# tullessaan



## Extra Virgin Olive Oil

I am not familiar with the ending "-ssaan" as in

Esko Aho sanoo ajatelleensa jo Nokian tullessaan, että pysyy yhtiössä niin kauan kuin pystyy matkustamaan paljon. (kuvateksti from Helsingin Sanomat dated 19.8.2012)

My understanding here is Esko Aho will work for Nokia, as long as he's able to travel much.

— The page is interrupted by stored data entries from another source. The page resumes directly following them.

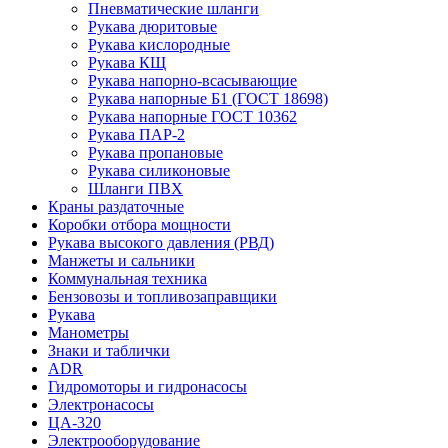
Пневматические шланги
Рукава дюритовые
Рукава кислородные
Рукава КЩ
Рукава напорно-всасывающие
Рукава напорные Б1 (ГОСТ 18698)
Рукава напорные ГОСТ 10362
Рукава ПАР-2
Рукава пропановые
Рукава силиконовые
Шланги ПВХ
Краны раздаточные
Коробки отбора мощности
Рукава высокого давления (РВД)
Манжеты и сальники
Коммунальная техника
Бензовозы и топливозаправщики
Рукава
Манометры
Знаки и таблички
ADR
Гидромоторы и гидронасосы
Электронасосы
ЦА-320
Электрооборудование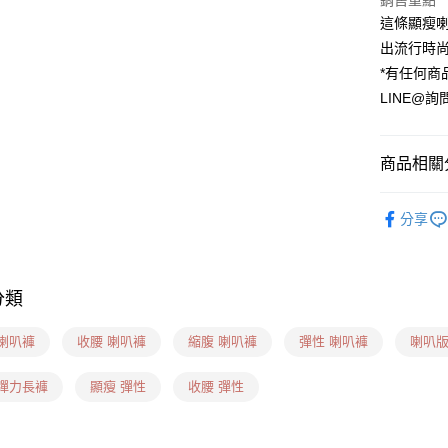
銷售重點
這條顯瘦
運送方式
出流行時
貨到付款
*有任何商
每筆NT$6
LINE@詢
全家(信用
每筆NT$6
商品相關分
7-11(貨到
❙ 牛仔長褲
每筆NT$6
分享
❙ 妳適合
7-11(信
❙ 妳適合
每筆NT$6
分類
❙ 妳適合
7-11隔
 喇叭褲
收腰 喇叭褲
縮腹 喇叭褲
彈性 喇叭褲
喇叭版
每筆NT$1
新竹物流(
 彈力長褲
顯瘦 彈性
收腰 彈性
每筆NT$1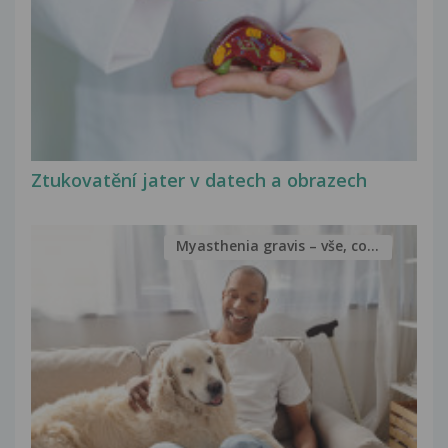
Ztukovatění jater v datech a obrazech
Myasthenia gravis – vše, co...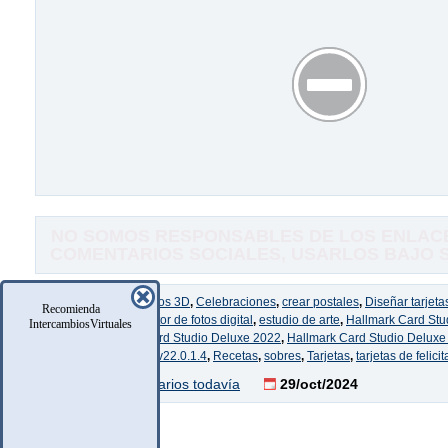
NO SOMOS RESPONSABLES DE LOS ENLACE
COMENTARIOS SOCIALES, USARLOS BAJO SU
Etiquetas:
calendarios 3D
,
Celebraciones
,
crear postales
,
Diseñar tarjet
Recomienda
personalizables
,
Editor de fotos digital
,
estudio de arte
,
Hallmark Card Stu
IntercambiosVirtuales
Deluxe
,
Hallmark Card Studio Deluxe 2022
,
Hallmark Card Studio Deluxe
Studio Deluxe 2022 v22.0.1.4
,
Recetas
,
sobres
,
Tarjetas
,
tarjetas de felici
No hay comentarios todavía
29/oct/2024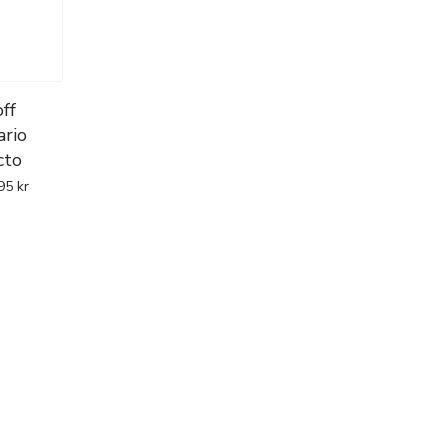
ff
ario
cto
95
kr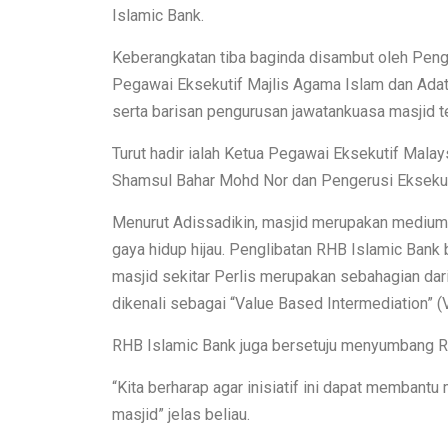
Islamic Bank.
Keberangkatan tiba baginda disambut oleh Penga
Pegawai Eksekutif Majlis Agama Islam dan Ada
serta barisan pengurusan jawatankuasa masjid t
Turut hadir ialah Ketua Pegawai Eksekutif Mala
Shamsul Bahar Mohd Nor dan Pengerusi Eksekut
Menurut Adissadikin, masjid merupakan mediu
gaya hidup hijau. Penglibatan RHB Islamic Ban
masjid sekitar Perlis merupakan sebahagian dar
dikenali sebagai “Value Based Intermediation” (
RHB Islamic Bank juga bersetuju menyumbang RM
“Kita berharap agar inisiatif ini dapat membant
masjid” jelas beliau.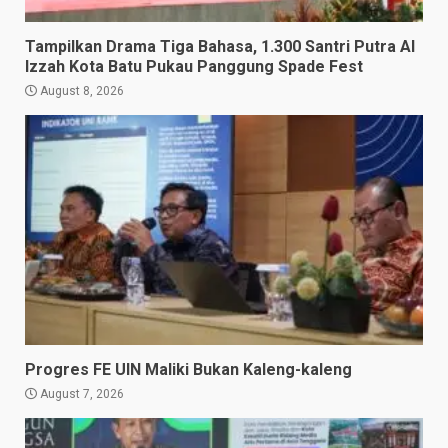
Tampilkan Drama Tiga Bahasa, 1.300 Santri Putra Al
Izzah Kota Batu Pukau Panggung Spade Fest
August 8, 2026
Progres FE UIN Maliki Bukan Kaleng-kaleng
August 7, 2026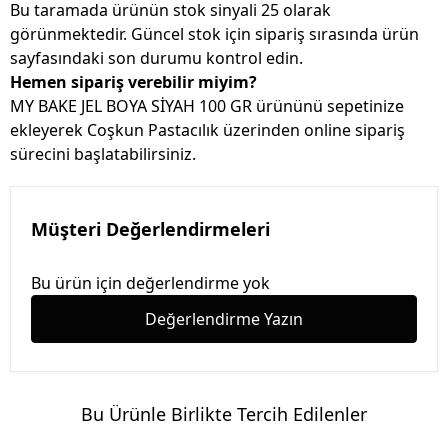
Bu taramada ürünün stok sinyali 25 olarak
görünmektedir. Güncel stok için sipariş sırasında ürün
sayfasındaki son durumu kontrol edin.
Hemen sipariş verebilir miyim?
MY BAKE JEL BOYA SİYAH 100 GR ürününü sepetinize
ekleyerek Coşkun Pastacılık üzerinden online sipariş
sürecini başlatabilirsiniz.
Müşteri Değerlendirmeleri
Bu ürün için değerlendirme yok
Değerlendirme Yazın
Bu Ürünle Birlikte Tercih Edilenler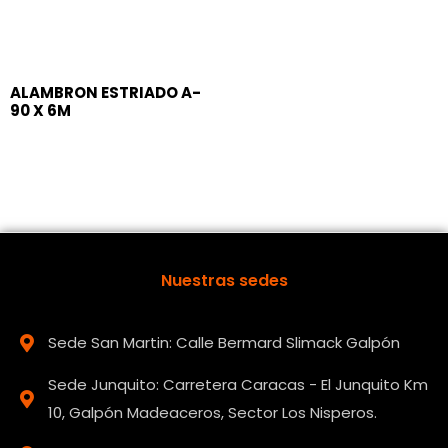
ALAMBRON ESTRIADO A-
90 X 6M
Nuestras sedes
Sede San Martin: Calle Bermard Slimack Galpón
Sede Junquito: Carretera Caracas - El Junquito Km
10, Galpón Madeaceros, Sector Los Nisperos.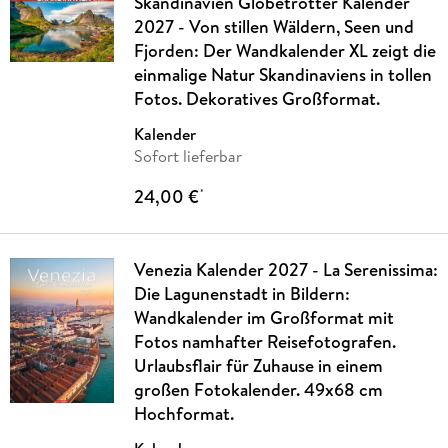
Skandinavien Globetrotter Kalender
2027 - Von stillen Wäldern, Seen und
Fjorden: Der Wandkalender XL zeigt die
einmalige Natur Skandinaviens in tollen
Fotos. Dekoratives Großformat.
Kalender
Sofort lieferbar
24,00 €
*
Venezia Kalender 2027 - La Serenissima:
Die Lagunenstadt in Bildern:
Wandkalender im Großformat mit
Fotos namhafter Reisefotografen.
Urlaubsflair für Zuhause in einem
großen Fotokalender. 49x68 cm
Hochformat.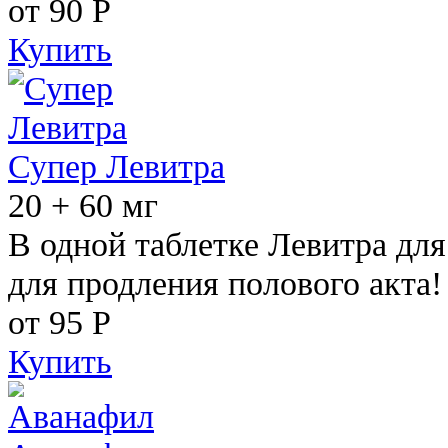
от 90
Р
Купить
Супер Левитра
20 + 60 мг
В одной таблетке Левитра дл
для продления полового акта!
от 95
Р
Купить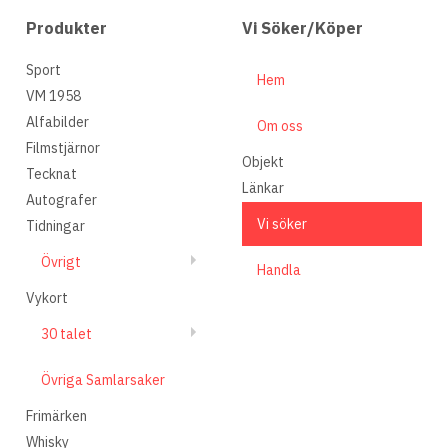
Produkter
Vi Söker/Köper
Sport
Hem
VM 1958
Alfabilder
Om oss
Filmstjärnor
Objekt
Tecknat
Länkar
Autografer
Vi söker
Tidningar
Övrigt
Handla
Vykort
30 talet
Övriga Samlarsaker
Frimärken
Whisky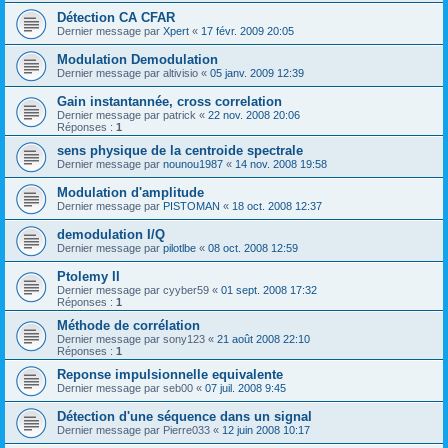
Détection CA CFAR
Dernier message par
Xpert
«
17 févr. 2009 20:05
Modulation Demodulation
Dernier message par
altivisio
«
05 janv. 2009 12:39
Gain instantannée, cross correlation
Dernier message par
patrick
«
22 nov. 2008 20:06
Réponses :
1
sens physique de la centroide spectrale
Dernier message par
nounou1987
«
14 nov. 2008 19:58
Modulation d'amplitude
Dernier message par
PISTOMAN
«
18 oct. 2008 12:37
demodulation I/Q
Dernier message par
pilotlbe
«
08 oct. 2008 12:59
Ptolemy II
Dernier message par
cyyber59
«
01 sept. 2008 17:32
Réponses :
1
Méthode de corrélation
Dernier message par
sony123
«
21 août 2008 22:10
Réponses :
1
Reponse impulsionnelle equivalente
Dernier message par
seb00
«
07 juil. 2008 9:45
Détection d'une séquence dans un signal
Dernier message par
Pierre033
«
12 juin 2008 10:17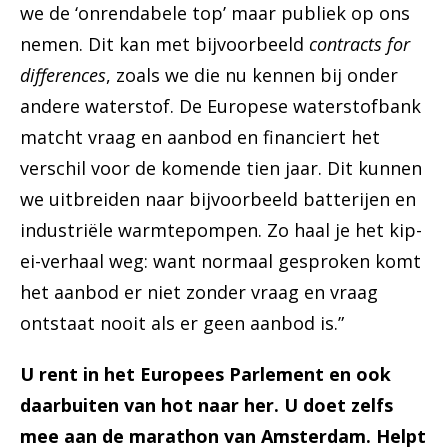
we de ‘onrendabele top’ maar publiek op ons
nemen. Dit kan met bijvoorbeeld
contracts for
differences
, zoals we die nu kennen bij onder
andere waterstof. De Europese waterstofbank
matcht vraag en aanbod en financiert het
verschil voor de komende tien jaar. Dit kunnen
we uitbreiden naar bijvoorbeeld batterijen en
industriële warmtepompen. Zo haal je het kip-
ei-verhaal weg: want normaal gesproken komt
het aanbod er niet zonder vraag en vraag
ontstaat nooit als er geen aanbod is.”
U rent in het Europees Parlement en ook
daarbuiten van hot naar her. U doet zelfs
mee aan de marathon van Amsterdam. Helpt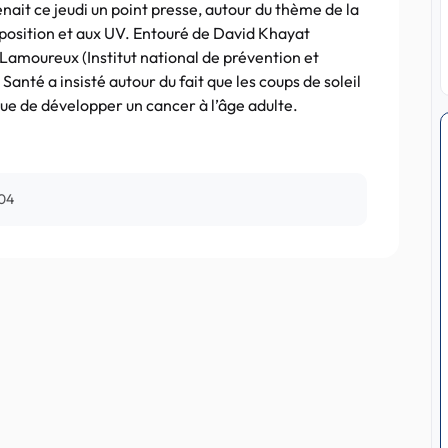
nait ce jeudi un point presse, autour du thème de la
exposition et aux UV. Entouré de David Khayat
e Lamoureux (Institut national de prévention et
 Santé a insisté autour du fait que les coups de soleil
ue de développer un cancer à l’âge adulte.
004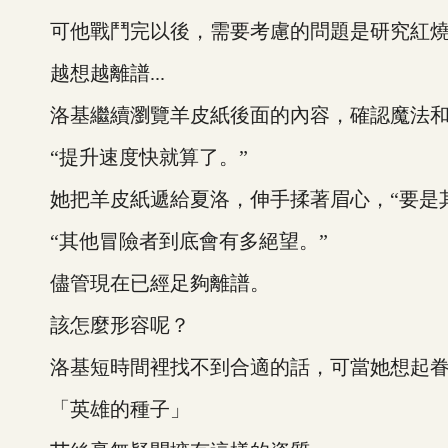
可他戰鬥完以後，需要考慮的問題是研究紅燒
越想越離譜...
洛基繼續瀏覽羊皮紙後面的內容，確認魔法和
“提升速度快就算了。”
她把羊皮紙遞給夏洛，伸手揉著眉心，“要是其
“其他冒險者到底會有多絕望。”
儘管現在已經足夠離譜。
該怎麼形容呢？
洛基短時間裡找不到合適的話，可當她想起眷
「英雄的種子」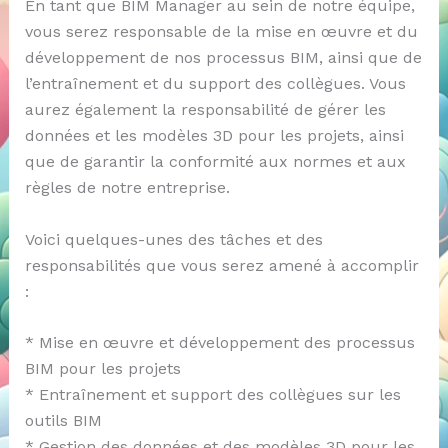
En tant que BIM Manager au sein de notre équipe,
vous serez responsable de la mise en œuvre et du
développement de nos processus BIM, ainsi que de
l’entraînement et du support des collègues. Vous
aurez également la responsabilité de gérer les
données et les modèles 3D pour les projets, ainsi
que de garantir la conformité aux normes et aux
règles de notre entreprise.
Voici quelques-unes des tâches et des
responsabilités que vous serez amené à accomplir
:
* Mise en œuvre et développement des processus
BIM pour les projets
* Entraînement et support des collègues sur les
outils BIM
* Gestion des données et des modèles 3D pour les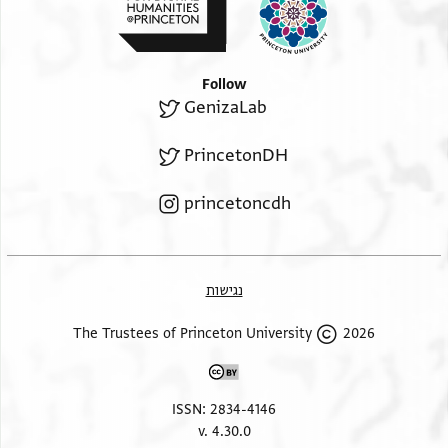
פאנה לא יגד כהף ומקצד אלא באב
אללה תעאלי ובאבכם
Follow
GenizaLab
PrincetonDH
princetoncdh
נגישות
2026 The Trustees of Princeton University
ISSN: 2834-4146
v. 4.30.0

Have I understood it correct?


----------



## akana

I googled the first four words and confirmed that it should be _Nokiaan tullessaan.
_
"Tullessaan" means "when/as Aho came/joined Nokia." So:

"Esko Aho says that when he signed on with Nokia, he had thought that he would stay with the firm as long as he is able to travel a lot."

...allowing for adjustments depending on context.


----------



## Marsario

Well, the sentence could have been more linear in Finnish too... 
ANyway, if Extra Virgin Olive Oil you want to know what the word tullessaan is, I can add a grammatical explanation to what akana said.
Tul-l-e-ssa-an
The verb is tulla.
It is a second infinitive (second infinitives are formed changing the first infinitive ending -a into -e-: tulla --> tulle-
-ssa is the inessive declination, meaning meanwhile.
-an is the third person possessive suffix (tullessani, tullessasi, tullessaan, tullessamme, tullessanne, tullessaan)
In other words,"while he was coming", literally.
Cheers,


----------



## Hakro

It's really amazing to see how clearly many foreigners understand the complicated Finnish grammar. Akana and Marsario (among others), you don't really need us Finns here.


----------